Aqui de novo eles estão abertamente se afastando do Arcebispo Lefebvre que afirmou que, como a crise na Igreja continua, não precisamos de nenhum reconhecimento da igreja conciliar, porque a autêntica legitimidade ser-nos-á logicamente confirmada quando as autoridades da Igreja retornarem à sã doutrina.
O Arcebispo Lefebvre disse que não precisamos que a igreja conciliar nos dê qualquer “legitimidade” que seja: “Com que Igreja é que estamos lidando – eu gostaria de saber - se estou lidando com a Igreja Católica, ou se estou lidando com uma outra igreja, uma contra-Igreja, uma Igreja falsificada? ... Mas sinceramente acredito que estamos lidando com uma falsificação da Igreja, não com a Igreja Católica.” (18.6.1978)
3. A necessidade de um acordo prático
Assim, começando com esses dois erros, os líderes defendem a necessidade absoluta de um acordo prático com as atuais autoridades, mas sem nenhum acordo doutrinal prévio, contradizendo assim o que o Arcebispo Lefebvre explicitamente afirmou, especialmente depois de 1988, e o que o Capítulo Geral (que, lembremos a Menzingen, tem mais autoridade que o Bispo Fellay) decidiu em 2006. Sua atual procura por um acordo meramente prático é ainda mais surpreendente quando se considera que as recentes discussões teológicas entre nossa Comissão Teológica e o Vaticano chegaram à conclusão de que um acordo doutrinal com a igreja conciliar é impossível!
Dessa forma, a Sociedade buscar um acordo meramente prático com a atual Roma, que continua no erro, é o mesmo que cometer uma “operação suicídio”; seremos “absorvidos” pela igreja conciliar, com toda sua estrutura não apenas enraizada no Concílio, mas trabalhando para implementar as reformas conciliares e pós-conciliares. Sabemos o que aconteceu às oito comunidades tradicionais que se juntaram a essa igreja conciliar sem um acordo doutrinal preliminar; inevitavelmente a mesma coisa pode-se esperar que aconteça conosco...
O Arcebispo Lefebvre colocou claramente antes e em primeiro lugar, principalmente após a consagração dos bispos, como pré-requisito a qualquer diálogo futuro com a igreja conciliar, a solução da questão doutrinal: “Colocarei a questão no nível doutrinal: Concordam com as grandes encíclicas de todos os Papas que precederam vocês?... Estão em plena comunhão com esses Papas e com suas afirmações?
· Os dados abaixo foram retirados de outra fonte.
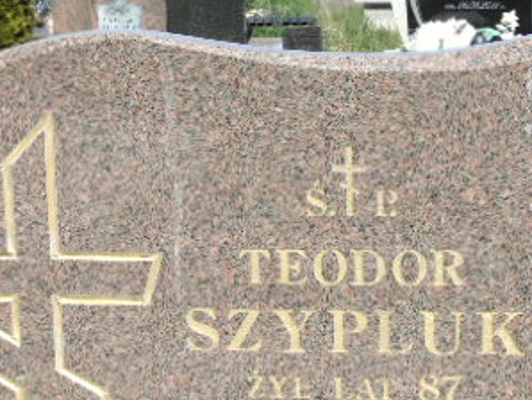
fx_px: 2046
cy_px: 418
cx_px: 248
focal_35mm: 133
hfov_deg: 14.8
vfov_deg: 11.0
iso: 80
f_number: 4.5
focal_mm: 11
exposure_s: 1/640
Ainda aceitam o Juramento Antimodernista? São a favor do reinado social de Nosso Senhor Jesus Cristo? Se não aceitam a doutrina de seus predecessores, é inútil falar. Enquanto não concordarem em reformar o Concílio considerando a doutrina dos Papas que precederam vocês, não é possível qualquer diálogo. É inútil. Assim as posições ficarão mais claras.” (Fideliter n° 66, novembro-dezembro de 1988, p. 12-13)”
(Pe. Juan Carlos Ortiz, F.S.S.P.X, La Nueva “Hermenéutica” de Monseñor Fellay - ¿Ha Cambiado La Fraternidad su Posición?)